4. Availability of AI-Focused Partners
In 2026, everyone claims to be an “AI Development Company.”
In India, the challenge is vetting. In the largest market globally, like India, the Senior AI Lead position is often diluted, making it harder to find a suitable candidate, and it requires a rigorous technical interview process to bypass the “API-wrapper” agencies.
In Vietnam, the AI-first community is more concentrated. With the help of the Vietnam National AI Strategy through 2030, hubs like Da Nang and HCMC have birthed specialized AI-native teams like CoderPush, which focus exclusively on modern AI stacks rather than legacy Java or .NET maintenance.
5. When Vietnam Is the Better Choice (and When India Is)
Choose Vietnam if:
- You are a Series A-C startup or a scale-up needing an elite, 5–15 person AI squad.
- You need a partner who can provide architectural guidance, not just execution.
- You value long-term team stability and low attrition.
Choose India if:
- You need to hire a large number of developers in 90 days.
- You have an established internal management layer to handle high-volume vendor oversight.
- You need specialized support for legacy enterprise integrations.
6. How to Evaluate AI Partners in Vietnam and India
Don’t just look at the portfolio. Ask these three questions:
- “Show me your MLOps pipeline.” (If they only talk about training models and not deploying/monitoring them, walk away).
- “How do you handle data privacy for LLMs?” (Look for knowledge of PII masking and local/sovereign hosting).
- “What is your developer retention rate over the last 24 months?”
7. Where CoderPush Fits in This Picture
As an AI-first engineering partner in Vietnam, CoderPush is more than a traditional outsourcing vendor. We operate as an embedded extension of US product teams, taking ownership of architecture, infrastructure, and long-term AI system performance.
Our engineers are vetted not only for technical expertise in machine learning, LLMs, and MLOps, but also for product thinking and system design capabilities. We prioritize production readiness from day one — ensuring your AI solution is scalable, observable, and cost-efficient before it reaches real users.
Unlike high-volume staffing firms, we build focused AI squads that integrate directly into your sprint cycles.
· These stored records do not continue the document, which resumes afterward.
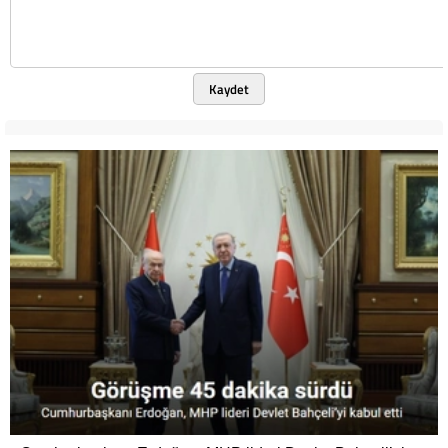
Kaydet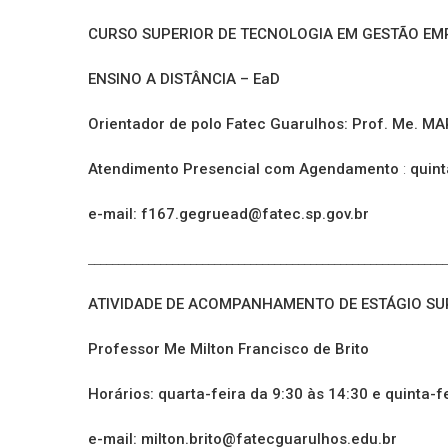
CURSO SUPERIOR DE TECNOLOGIA EM GESTÃO EM
ENSINO A DISTÂNCIA – EaD
Orientador de polo Fatec Guarulhos: Prof. Me.
Atendimento Presencial com Agendamento
:
quint
e-mail: f167.gegruead@fatec.sp.gov.br
____________________________________________________________
ATIVIDADE DE ACOMPANHAMENTO DE ESTÁGIO SU
Professor Me Milton Francisco de Brito
Horários: quarta-feira da 9:30 às 14:30 e quinta-f
e-mail: milton.brito@fatecguarulhos.edu.br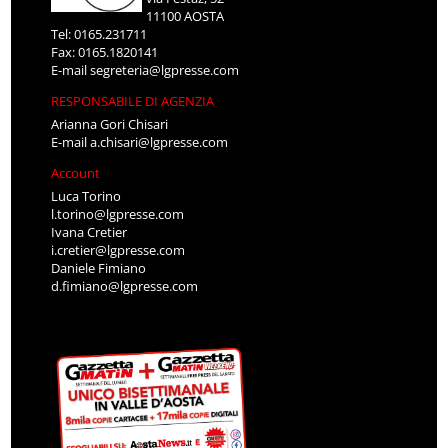
11100 AOSTA
Tel: 0165.231711
Fax: 0165.1820141
E-mail
segreteria@lgpresse.com
RESPONSABILE DI AGENZIA
Arianna Gori Chisari
E-mail
a.chisari@lgpresse.com
Account
Luca Torino
l.torino@lgpresse.com
Ivana Cretier
i.cretier@lgpresse.com
Daniele Fimiano
d.fimiano@lgpresse.com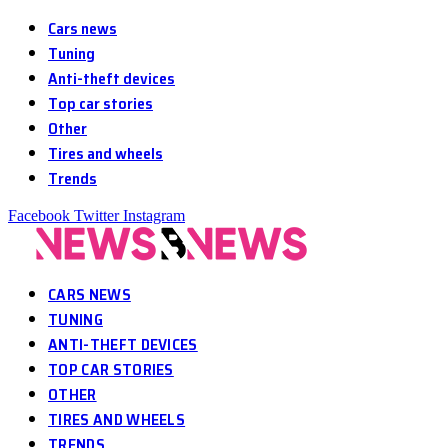
Cars news
Tuning
Anti-theft devices
Top car stories
Other
Tires and wheels
Trends
Facebook
Twitter
Instagram
CARS NEWS
TUNING
ANTI-THEFT DEVICES
TOP CAR STORIES
OTHER
TIRES AND WHEELS
TRENDS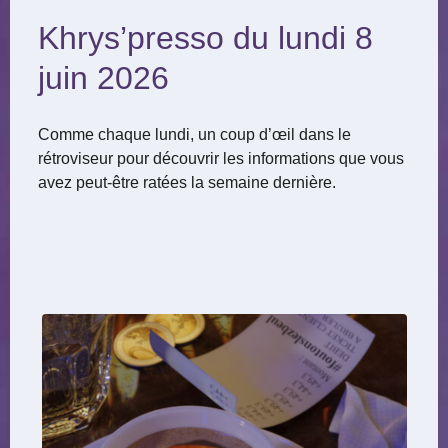
Khrys’presso du lundi 8
juin 2026
Comme chaque lundi, un coup d’œil dans le
rétroviseur pour découvrir les informations que vous
avez peut-être ratées la semaine dernière.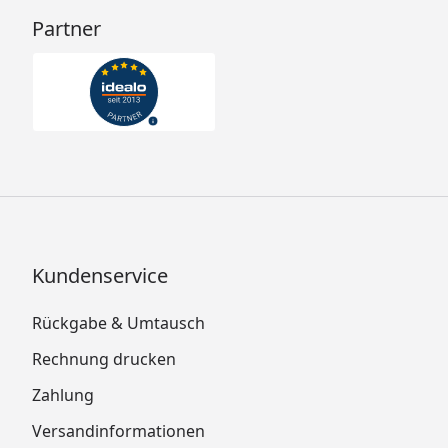
Partner
Kundenservice
Rückgabe & Umtausch
Rechnung drucken
Zahlung
Versandinformationen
From designing custom RAG pipelines and autonomous agent workflows to implementing cloud-native AI infrastructure on AWS or Azure, we align engineering decisions with measurable business outcomes.
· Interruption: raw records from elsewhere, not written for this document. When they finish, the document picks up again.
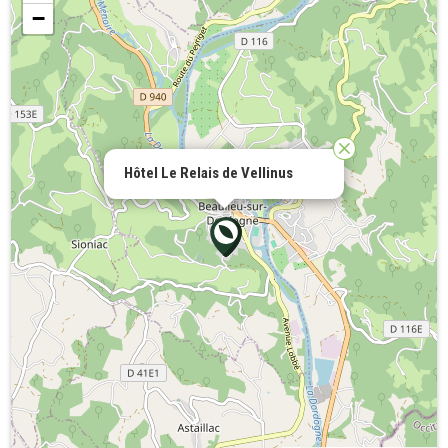
−
Hôtel Le Relais de Vellinus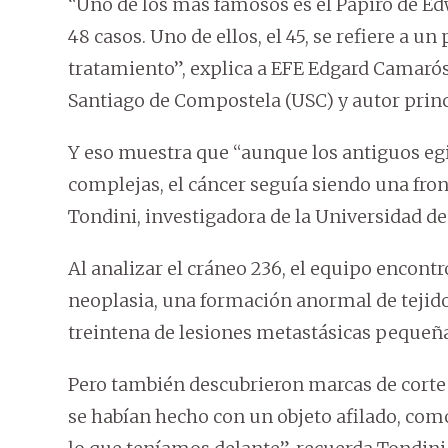
“Uno de los más famosos es el Papiro de Ed
48 casos. Uno de ellos, el 45, se refiere a 
tratamiento”, explica a EFE Edgard Camarós
Santiago de Compostela (USC) y autor princi
Y eso muestra que “aunque los antiguos egi
complejas, el cáncer seguía siendo una fro
Tondini, investigadora de la Universidad de
Al analizar el cráneo 236, el equipo encon
neoplasia, una formación anormal de teji
treintena de lesiones metastásicas pequeña
Pero también descubrieron marcas de corte
se habían hecho con un objeto afilado, co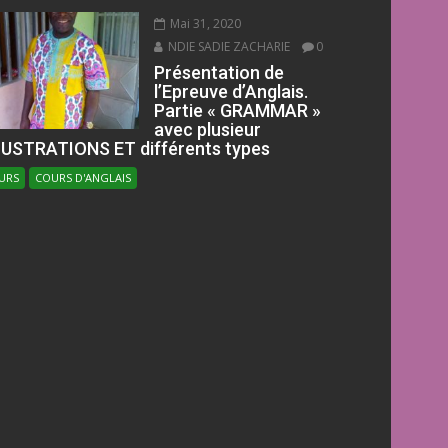
Mai 31, 2020
NDIE SADIE ZACHARIE
0
Présentation de
l’Epreuve d’Anglais.
Partie « GRAMMAR »
avec plusieur
LUSTRATIONS ET différents types
URS
COURS D'ANGLAIS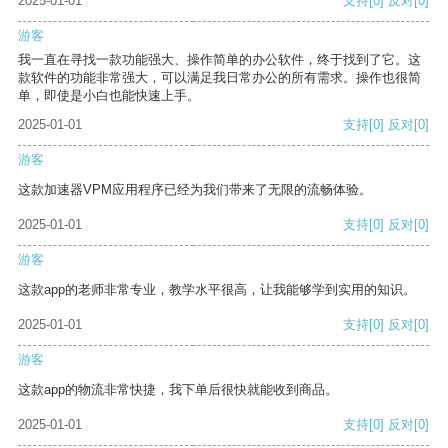
2025-01-01
支持
[0]
反对
[0]
游客
我一直在寻找一款功能强大、操作简单的办公软件，终于找到了它。这
款软件的功能非常强大，可以满足我日常办公的所有需求。操作也很简
单，即使是小白也能快速上手。
2025-01-01
支持
[0]
反对
[0]
游客
这款加速器VPM应用程序已经为我们带来了无限的流畅体验。
2025-01-01
支持
[0]
反对
[0]
游客
这款app的老师非常专业，教学水平很高，让我能够学到实用的知识。
2025-01-01
支持
[0]
反对
[0]
游客
这款app的物流非常快捷，我下单后很快就能收到商品。
2025-01-01
支持
[0]
反对
[0]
CoderPush is a strong fit for:
- Startups and scale-ups building AI-native products
- Product teams modernizing legacy systems with AI
- Companies seeking long-term AI partners, not short-term contractors
Our goal is simple: help you move from prototype to production with confidence, speed, and architectural discipline.
8. FAQ: Vietnam vs India for Hiring AI Engineers
Q: Is Vietnam or India better for hiring AI engineers in 2026?
A: Vietnam is better for agile, product-led teams; India is better for massive scale and legacy enterprise needs.
Q: Is it cheaper to hire AI engineers in Vietnam or India?
A: India often has lower entry-level hourly rates, but Vietnam is highly competitive on a “Total Cost of Ownership” basis due to lower attrition and higher efficiency.
Q: What is the main risk of hiring in Vietnam?
A: The talent pool is smaller than India’s, so finding “niche” specialists (like quantum ML) may take longer.
9. Conclusion: What’s Right for Your AI Team?
In 2026, the “better” destination is the one that aligns with your engineering culture. If you want a massive engine that runs 24/7 at scale, India is your powerhouse. For product-led AI teams prioritizing stability and system ownership, Vietnam is increasingly viewed as a strong strategic option.